Abstract:The Adam optimizer is widely used for transformer optimization in practice, which makes understanding the underlying optimization mechanisms an important problem. However, due to the Adam's complexity, theoretical analysis of how it optimizes transformers remains a challenging task. Fortunately, Sign Gradient Descent (SignGD) serves as an effective surrogate for Adam. Despite its simplicity, theoretical understanding of how SignGD optimizes transformers still lags behind. In this work, we study how SignGD optimizes a two-layer transformer -- consisting of a softmax attention layer with trainable query-key parameterization followed by a linear layer -- on a linearly separable noisy dataset.

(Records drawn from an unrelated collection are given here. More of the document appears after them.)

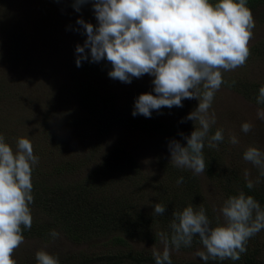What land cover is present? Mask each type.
I'll list each match as a JSON object with an SVG mask.
<instances>
[{"label": "rangeland", "instance_id": "obj_1", "mask_svg": "<svg viewBox=\"0 0 264 264\" xmlns=\"http://www.w3.org/2000/svg\"><path fill=\"white\" fill-rule=\"evenodd\" d=\"M73 4L0 0V135L14 151L18 138L29 139L39 158L32 171L30 207L31 228L41 231L36 235L23 229L24 243L13 259L16 264H37L35 253L43 249L60 264H155L153 249L163 248L158 234L171 235L170 204L184 203L196 211L203 207L216 226L223 223L220 209L229 196L243 191L259 202L264 192V178L253 189L246 187L245 172L255 181L259 171L243 159L249 146L264 151V121L256 114L264 108L256 103L264 86V0L247 4L255 21L250 56L243 67L223 73L225 83L209 109L216 117L209 135L223 129L224 139L217 148H209L205 140L206 170L200 175L174 166L168 150L169 141L185 145L183 136L199 127L185 119L198 101L184 99L183 107H163L150 118L133 116L140 94L155 95L153 77L145 74L131 83L114 80L108 76L107 60H82L77 67L75 48L83 46L86 34L76 21L94 26L97 21L91 0L79 11ZM243 122L253 125L250 132L241 131ZM233 135L237 144L230 142ZM119 150L124 162L115 158ZM182 172L187 176H178ZM178 177L184 183L177 185ZM61 197V211L52 214ZM156 203L165 205L163 215L153 213ZM121 209L129 221L135 220L127 230L125 223H116ZM70 213L75 214L73 221ZM57 217L70 225L68 234L53 225ZM51 230L59 237L52 238ZM202 248L200 240L173 248L172 264H205L194 255ZM207 264H264V230L248 240L239 260Z\"/></svg>", "mask_w": 264, "mask_h": 264}, {"label": "clouds", "instance_id": "obj_2", "mask_svg": "<svg viewBox=\"0 0 264 264\" xmlns=\"http://www.w3.org/2000/svg\"><path fill=\"white\" fill-rule=\"evenodd\" d=\"M88 2L74 0L73 7L79 11ZM91 2L97 25L76 21L86 34L83 46L75 48L76 66L80 67L82 60H107L111 64L108 76L114 80L131 83L132 78L145 74L153 77L155 95L140 94L134 101L133 116L150 118L154 110L183 107L182 100L196 99L198 106L185 119L199 127L183 136L185 145L169 141L168 150L174 166L190 169L194 175L203 174L205 140L209 148H217L224 139L223 129L209 135L216 123L215 113L209 114L215 93L225 83L223 73L243 67L250 56L248 45L255 21L247 0H218L215 4L210 0ZM256 103L264 105V86L259 88ZM256 114L264 121V108H258ZM252 128L249 122L241 124L244 133ZM230 142L239 141L233 135ZM243 159L259 171L255 181L245 172L246 187L253 189L264 178V151L249 146ZM38 162L29 139L18 138L14 151L0 135V264H16L13 254L24 243L23 229L32 227V171ZM176 183H184V178L178 177ZM152 207L155 215L165 213L163 204ZM220 212L223 223L216 226L211 225L203 207L196 211L189 205L174 213L170 237L158 234L163 248L153 249L155 264H172L173 248L190 247L194 236L203 245L194 255L205 264L209 260H239L248 240L264 230V207L240 191L224 201ZM49 234L54 239L60 235L55 230ZM35 259L37 264H60L58 257L43 249L35 253Z\"/></svg>", "mask_w": 264, "mask_h": 264}, {"label": "trees", "instance_id": "obj_3", "mask_svg": "<svg viewBox=\"0 0 264 264\" xmlns=\"http://www.w3.org/2000/svg\"><path fill=\"white\" fill-rule=\"evenodd\" d=\"M261 1H263V0H247V4H249L251 2L258 3V2H261ZM210 2L213 3V4H215L216 2H218V0H214V1H210ZM81 99H87V97H82ZM82 102H83V104L85 103L84 100H81V103ZM115 158L117 160L121 161V162H124L125 159H126V157L124 155V152L123 151H120V150L116 153ZM127 159L129 160V158H127ZM110 160H112V159H110ZM93 174H96V172H93ZM177 174H178V176H187V174H185L183 172L182 173H177ZM52 193H53V191L50 192V194H52ZM189 197H192V195L189 194ZM258 198H259V202L260 203H263V207H264V192H262V194L260 196H258ZM58 201H59L58 202L59 204L57 206H52V210H51L52 214H58L61 211L62 197ZM75 201H77L76 198H75ZM184 208H185L184 207V203H177V202H175L174 204H170V208L168 209V211H169V214L168 215L170 216V218L172 217V221L175 219L174 213L181 212ZM207 212H208V210H207ZM70 214H72V213H70ZM74 216H75V214H72L70 216V219L72 221L74 220ZM116 217H117V220H116V223L117 224H121V223L124 224L125 223L122 226L123 229H125V230H127L129 228V225L128 224L135 225V220L129 221V219H128L129 218V215L127 213H124L123 212V209H121L119 211V215H117ZM60 219H62V217L55 218L54 219V222L55 223L53 225L54 226H60L62 228L63 232H65V233L68 234V232L70 231V225H68V224L64 225L62 222H60ZM26 230H28L29 233L31 231H33L36 235H38L40 233V231H41V228L40 229L31 228L30 230L29 229H26ZM70 237L73 238V239H75V240H77V236H75V235H71ZM113 239L114 240H117V238H113ZM197 240H199V237L198 236H194L193 237L192 244L193 243H196ZM181 247L182 248H186L183 245Z\"/></svg>", "mask_w": 264, "mask_h": 264}]
</instances>
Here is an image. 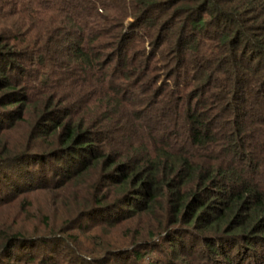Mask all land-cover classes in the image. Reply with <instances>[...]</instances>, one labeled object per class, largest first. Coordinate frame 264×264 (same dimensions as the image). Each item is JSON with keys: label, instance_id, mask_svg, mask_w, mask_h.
<instances>
[{"label": "trees", "instance_id": "1", "mask_svg": "<svg viewBox=\"0 0 264 264\" xmlns=\"http://www.w3.org/2000/svg\"><path fill=\"white\" fill-rule=\"evenodd\" d=\"M0 264H264V0H0Z\"/></svg>", "mask_w": 264, "mask_h": 264}]
</instances>
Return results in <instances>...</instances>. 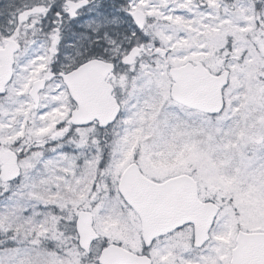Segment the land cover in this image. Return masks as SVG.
Returning <instances> with one entry per match:
<instances>
[{
	"label": "snow or ice",
	"instance_id": "obj_1",
	"mask_svg": "<svg viewBox=\"0 0 264 264\" xmlns=\"http://www.w3.org/2000/svg\"><path fill=\"white\" fill-rule=\"evenodd\" d=\"M0 264H264V0H0Z\"/></svg>",
	"mask_w": 264,
	"mask_h": 264
}]
</instances>
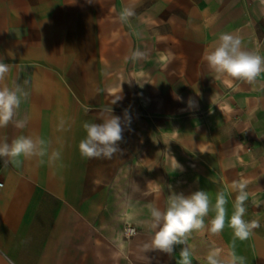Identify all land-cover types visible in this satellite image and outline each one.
I'll use <instances>...</instances> for the list:
<instances>
[{
	"label": "crops",
	"instance_id": "0c3cea01",
	"mask_svg": "<svg viewBox=\"0 0 264 264\" xmlns=\"http://www.w3.org/2000/svg\"><path fill=\"white\" fill-rule=\"evenodd\" d=\"M125 8L134 14L121 20ZM221 33L264 56V3L0 0V59L10 64L0 88L18 84L29 94L0 128V143L45 141L43 156L7 166L0 158V264H182L184 247L191 264H208L216 249L225 264L233 253L264 264V73L249 83L210 70L203 55ZM137 49L145 56L133 61ZM110 111L125 124L121 152L82 157L83 124ZM241 184L244 219L259 221L243 241L230 227ZM196 191L210 199L205 228L171 255L145 252L149 206L163 210L171 193ZM221 192L225 226L213 234Z\"/></svg>",
	"mask_w": 264,
	"mask_h": 264
},
{
	"label": "clouds",
	"instance_id": "9594fccd",
	"mask_svg": "<svg viewBox=\"0 0 264 264\" xmlns=\"http://www.w3.org/2000/svg\"><path fill=\"white\" fill-rule=\"evenodd\" d=\"M264 3V0H261ZM133 11L125 8L121 13V20H127L133 15ZM144 52L135 50L131 53L130 59L133 61L143 58ZM203 59L206 61L210 70L218 76H227L235 80L252 83L258 76L264 73V56L257 52L245 50L242 47L241 38L232 33H221L214 47L205 50ZM10 70V64L0 59V80H3ZM130 82V81H129ZM121 87V85H120ZM143 87V86H141ZM122 91V89H121ZM28 92L20 85L12 88H0V128L7 127L14 121L17 110L22 100H26ZM122 97H115L111 103L115 104ZM177 100H182L176 96ZM188 107H194V101L189 98ZM124 120L130 127L131 118L125 110ZM27 120L15 121L17 128H24ZM86 137L79 142V152L85 158H107L111 159L115 154L120 153V142L123 140L125 124L122 123L120 116L110 114L100 116V122L83 124ZM43 139L34 140L30 136L20 135L10 143H0V158H4L5 166L10 162H18L21 157L30 158L36 155H45ZM59 152L52 153V160L60 159ZM176 170H182L174 157ZM151 170V169H149ZM170 187V186H169ZM246 185H240L239 194L236 196L234 212L230 218V227L234 236L239 240H247L253 230L259 227V221L244 219L247 211L245 203L248 200V193L244 190ZM227 203L224 194L218 193L216 197V215L210 221L209 230L213 234H219L225 226V204ZM255 206L259 207L260 202L254 201ZM151 220L145 222L154 231L149 243L143 248L146 251L160 250L164 253L172 254L175 246L186 242L188 235L192 231H199L205 228L204 217L208 215L210 209V199L205 191H196L190 195L171 193L167 200V206L163 210L157 206L150 205ZM220 250L216 249L209 253L208 264H225L219 259ZM182 264H191V251L188 247L182 248L180 252ZM226 264H245V258L236 256L235 253Z\"/></svg>",
	"mask_w": 264,
	"mask_h": 264
},
{
	"label": "built area",
	"instance_id": "2783aa9c",
	"mask_svg": "<svg viewBox=\"0 0 264 264\" xmlns=\"http://www.w3.org/2000/svg\"><path fill=\"white\" fill-rule=\"evenodd\" d=\"M5 184L0 180V194L3 191Z\"/></svg>",
	"mask_w": 264,
	"mask_h": 264
}]
</instances>
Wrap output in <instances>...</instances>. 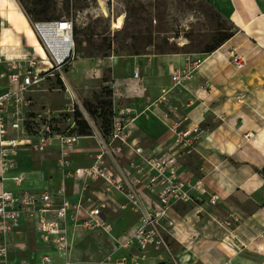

We identify four stages in the training dynamics, each exhibiting intriguing behaviors. Based on the training dynamics, we prove the fast convergence but poor generalization of the learned transformer on the noisy dataset. We also show that Adam behaves similarly to SignGD in terms of both optimization and generalization in this setting. Additionally, we find that the poor generalization of SignGD is not solely due to data noise, suggesting that both SignGD and Adam requires high-quality data for real-world tasks. Finally, experiments on synthetic and real-world datasets empirically support our theoretical results.